Tafsir Surat Yunus Ayat 9: Petunjuk dan Kebahagiaan untuk Orang Beriman
NU Online · Kamis, 15 Mei 2025 | 20:00 WIB
Zainuddin Lubis
Penulis
Orang bisa punya peta, tapi tetap tersesat. Pengendara punya Google Maps, tapi tetap salah jalan. Pengelana pun sama, punya kompas, tapi tetap saja salah arah.
Karena arah, kadang bukan soal jalan, tapi tentang siapa yang menuntun. Dan iman, dalam dunia yang begitu riuh oleh data, harta, dosa, dan gelar, justru terdengar seperti sisa nyanyian masa lalu. Tapi kepada merekalah, “Orang-orang yang beriman dan beramal saleh”, Tuhan menjanjikan petunjuk. Bukan karena angka-angka, bukan karena kekuasaan, tapi bi imânihim, karena iman mereka pada Allah, Tuhan manusia.

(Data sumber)

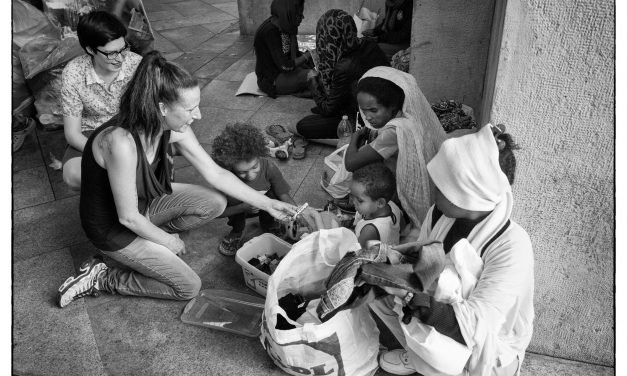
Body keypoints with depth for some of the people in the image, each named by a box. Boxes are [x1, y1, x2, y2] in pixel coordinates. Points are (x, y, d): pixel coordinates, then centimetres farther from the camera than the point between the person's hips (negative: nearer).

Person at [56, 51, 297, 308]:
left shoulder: (174, 129, -16)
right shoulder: (122, 142, -39)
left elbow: (216, 174, -6)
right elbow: (128, 217, -28)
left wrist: (267, 204, -6)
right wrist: (169, 242, -11)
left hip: (145, 202, 7)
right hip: (112, 227, -7)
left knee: (215, 203, -7)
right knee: (189, 287, -4)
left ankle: (151, 237, 11)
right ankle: (101, 279, 6)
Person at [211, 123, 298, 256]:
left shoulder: (268, 167, -31)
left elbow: (284, 196, -22)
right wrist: (244, 207, -37)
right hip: (238, 210, -1)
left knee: (272, 196, -30)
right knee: (234, 199, -33)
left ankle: (269, 224, 7)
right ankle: (236, 231, 2)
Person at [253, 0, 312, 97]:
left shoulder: (286, 26, 4)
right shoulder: (270, 31, -23)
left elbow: (295, 53, 13)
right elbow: (285, 66, -26)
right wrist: (307, 55, -12)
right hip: (272, 80, -10)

* _Tugas yang Diminta 1_
Jawablah pertanyaan berikut berdasarkan teks tafsir di atas.
(a) Pada hari dan tanggal berapa teks tafsir ini diterbitkan?
(b) Apa yang dimiliki pengendara, tetapi mereka tetap salah jalan?
(c) Kepada siapa Tuhan menjanjikan petunjuk?
* _Tugas yang Diminta 2_
Salin secara persis bagian teks tafsir di atas, mulai dari "Tafsir Surat Yunus" sampai dengan "Allah, Tuhan manusia.", termasuk kedua bagian itu.

* _Jawaban Tertulis 1_
(a) Kamis, 15 Mei 2025.
(b) Google Maps.
(c) Kepada orang-orang yang beriman dan beramal saleh.

* _Jawaban Tertulis 2_
Tafsir Surat Yunus Ayat 9: Petunjuk dan Kebahagiaan untuk Orang Beriman
NU Online · Kamis, 15 Mei 2025 | 20:00 WIB
Zainuddin Lubis
Penulis
Orang bisa punya peta, tapi tetap tersesat. Pengendara punya Google Maps, tapi tetap salah jalan. Pengelana pun sama, punya kompas, tapi tetap saja salah arah.
Karena arah, kadang bukan soal jalan, tapi tentang siapa yang menuntun. Dan iman, dalam dunia yang begitu riuh oleh data, harta, dosa, dan gelar, justru terdengar seperti sisa nyanyian masa lalu. Tapi kepada merekalah, “Orang-orang yang beriman dan beramal saleh”, Tuhan menjanjikan petunjuk. Bukan karena angka-angka, bukan karena kekuasaan, tapi bi imânihim, karena iman mereka pada Allah, Tuhan manusia.